(EXERCISE)
Nothing should be left out: repeat all the data exactly.

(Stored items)
******

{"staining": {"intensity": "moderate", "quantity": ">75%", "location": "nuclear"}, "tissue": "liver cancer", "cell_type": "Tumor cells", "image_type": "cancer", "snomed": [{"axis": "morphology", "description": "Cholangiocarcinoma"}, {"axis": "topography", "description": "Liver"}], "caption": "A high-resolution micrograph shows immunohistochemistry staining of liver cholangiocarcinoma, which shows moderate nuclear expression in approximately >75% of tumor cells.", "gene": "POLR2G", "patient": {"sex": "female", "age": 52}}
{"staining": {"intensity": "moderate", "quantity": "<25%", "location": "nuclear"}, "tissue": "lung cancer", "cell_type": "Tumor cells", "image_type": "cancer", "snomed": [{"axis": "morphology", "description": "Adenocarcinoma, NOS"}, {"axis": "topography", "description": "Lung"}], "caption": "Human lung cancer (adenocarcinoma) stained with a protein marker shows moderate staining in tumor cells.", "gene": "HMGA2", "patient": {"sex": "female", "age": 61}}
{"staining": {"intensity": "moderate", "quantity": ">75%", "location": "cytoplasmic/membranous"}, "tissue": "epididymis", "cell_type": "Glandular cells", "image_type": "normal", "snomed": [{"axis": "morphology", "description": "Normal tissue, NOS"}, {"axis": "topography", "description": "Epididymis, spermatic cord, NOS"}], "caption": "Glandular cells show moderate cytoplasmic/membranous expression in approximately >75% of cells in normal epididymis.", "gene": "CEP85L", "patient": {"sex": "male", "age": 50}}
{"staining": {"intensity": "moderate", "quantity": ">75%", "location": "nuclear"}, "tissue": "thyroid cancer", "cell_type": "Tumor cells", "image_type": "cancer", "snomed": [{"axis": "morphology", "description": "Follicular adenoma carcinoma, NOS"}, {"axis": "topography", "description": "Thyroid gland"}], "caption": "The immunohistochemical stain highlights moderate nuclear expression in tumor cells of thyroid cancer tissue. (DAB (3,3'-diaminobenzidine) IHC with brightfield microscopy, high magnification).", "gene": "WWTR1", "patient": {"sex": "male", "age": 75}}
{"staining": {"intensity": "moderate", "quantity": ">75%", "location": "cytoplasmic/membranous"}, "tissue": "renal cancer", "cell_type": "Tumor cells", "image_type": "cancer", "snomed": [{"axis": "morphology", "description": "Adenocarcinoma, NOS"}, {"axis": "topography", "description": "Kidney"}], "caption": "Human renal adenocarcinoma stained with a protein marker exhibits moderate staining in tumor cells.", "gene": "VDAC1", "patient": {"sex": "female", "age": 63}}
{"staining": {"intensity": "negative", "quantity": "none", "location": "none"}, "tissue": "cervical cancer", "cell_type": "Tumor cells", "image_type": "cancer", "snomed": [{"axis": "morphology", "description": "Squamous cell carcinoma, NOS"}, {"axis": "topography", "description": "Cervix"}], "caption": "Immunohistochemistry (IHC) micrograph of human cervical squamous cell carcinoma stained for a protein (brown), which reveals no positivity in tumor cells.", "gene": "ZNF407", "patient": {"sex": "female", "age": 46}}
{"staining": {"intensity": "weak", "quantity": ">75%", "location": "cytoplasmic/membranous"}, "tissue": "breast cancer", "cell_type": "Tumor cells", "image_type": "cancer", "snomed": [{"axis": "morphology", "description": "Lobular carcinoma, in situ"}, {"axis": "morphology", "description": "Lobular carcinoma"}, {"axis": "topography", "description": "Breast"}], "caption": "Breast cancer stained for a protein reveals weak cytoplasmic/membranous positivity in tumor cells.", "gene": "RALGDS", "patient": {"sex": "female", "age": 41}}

******

(ANSWER TO THE PROBLEM)
{"staining": {"intensity": "moderate", "quantity": ">75%", "location": "nuclear"}, "tissue": "liver cancer", "cell_type": "Tumor cells", "image_type": "cancer", "snomed": [{"axis": "morphology", "description": "Cholangiocarcinoma"}, {"axis": "topography", "description": "Liver"}], "caption": "A high-resolution micrograph shows immunohistochemistry staining of liver cholangiocarcinoma, which shows moderate nuclear expression in approximately >75% of tumor cells.", "gene": "POLR2G", "patient": {"sex": "female", "age": 52}}
{"staining": {"intensity": "moderate", "quantity": "<25%", "location": "nuclear"}, "tissue": "lung cancer", "cell_type": "Tumor cells", "image_type": "cancer", "snomed": [{"axis": "morphology", "description": "Adenocarcinoma, NOS"}, {"axis": "topography", "description": "Lung"}], "caption": "Human lung cancer (adenocarcinoma) stained with a protein marker shows moderate staining in tumor cells.", "gene": "HMGA2", "patient": {"sex": "female", "age": 61}}
{"staining": {"intensity": "moderate", "quantity": ">75%", "location": "cytoplasmic/membranous"}, "tissue": "epididymis", "cell_type": "Glandular cells", "image_type": "normal", "snomed": [{"axis": "morphology", "description": "Normal tissue, NOS"}, {"axis": "topography", "description": "Epididymis, spermatic cord, NOS"}], "caption": "Glandular cells show moderate cytoplasmic/membranous expression in approximately >75% of cells in normal epididymis.", "gene": "CEP85L", "patient": {"sex": "male", "age": 50}}
{"staining": {"intensity": "moderate", "quantity": ">75%", "location": "nuclear"}, "tissue": "thyroid cancer", "cell_type": "Tumor cells", "image_type": "cancer", "snomed": [{"axis": "morphology", "description": "Follicular adenoma carcinoma, NOS"}, {"axis": "topography", "description": "Thyroid gland"}], "caption": "The immunohistochemical stain highlights moderate nuclear expression in tumor cells of thyroid cancer tissue. (DAB (3,3'-diaminobenzidine) IHC with brightfield microscopy, high magnification).", "gene": "WWTR1", "patient": {"sex": "male", "age": 75}}
{"staining": {"intensity": "moderate", "quantity": ">75%", "location": "cytoplasmic/membranous"}, "tissue": "renal cancer", "cell_type": "Tumor cells", "image_type": "cancer", "snomed": [{"axis": "morphology", "description": "Adenocarcinoma, NOS"}, {"axis": "topography", "description": "Kidney"}], "caption": "Human renal adenocarcinoma stained with a protein marker exhibits moderate staining in tumor cells.", "gene": "VDAC1", "patient": {"sex": "female", "age": 63}}
{"staining": {"intensity": "negative", "quantity": "none", "location": "none"}, "tissue": "cervical cancer", "cell_type": "Tumor cells", "image_type": "cancer", "snomed": [{"axis": "morphology", "description": "Squamous cell carcinoma, NOS"}, {"axis": "topography", "description": "Cervix"}], "caption": "Immunohistochemistry (IHC) micrograph of human cervical squamous cell carcinoma stained for a protein (brown), which reveals no positivity in tumor cells.", "gene": "ZNF407", "patient": {"sex": "female", "age": 46}}
{"staining": {"intensity": "weak", "quantity": ">75%", "location": "cytoplasmic/membranous"}, "tissue": "breast cancer", "cell_type": "Tumor cells", "image_type": "cancer", "snomed": [{"axis": "morphology", "description": "Lobular carcinoma, in situ"}, {"axis": "morphology", "description": "Lobular carcinoma"}, {"axis": "topography", "description": "Breast"}], "caption": "Breast cancer stained for a protein reveals weak cytoplasmic/membranous positivity in tumor cells.", "gene": "RALGDS", "patient": {"sex": "female", "age": 41}}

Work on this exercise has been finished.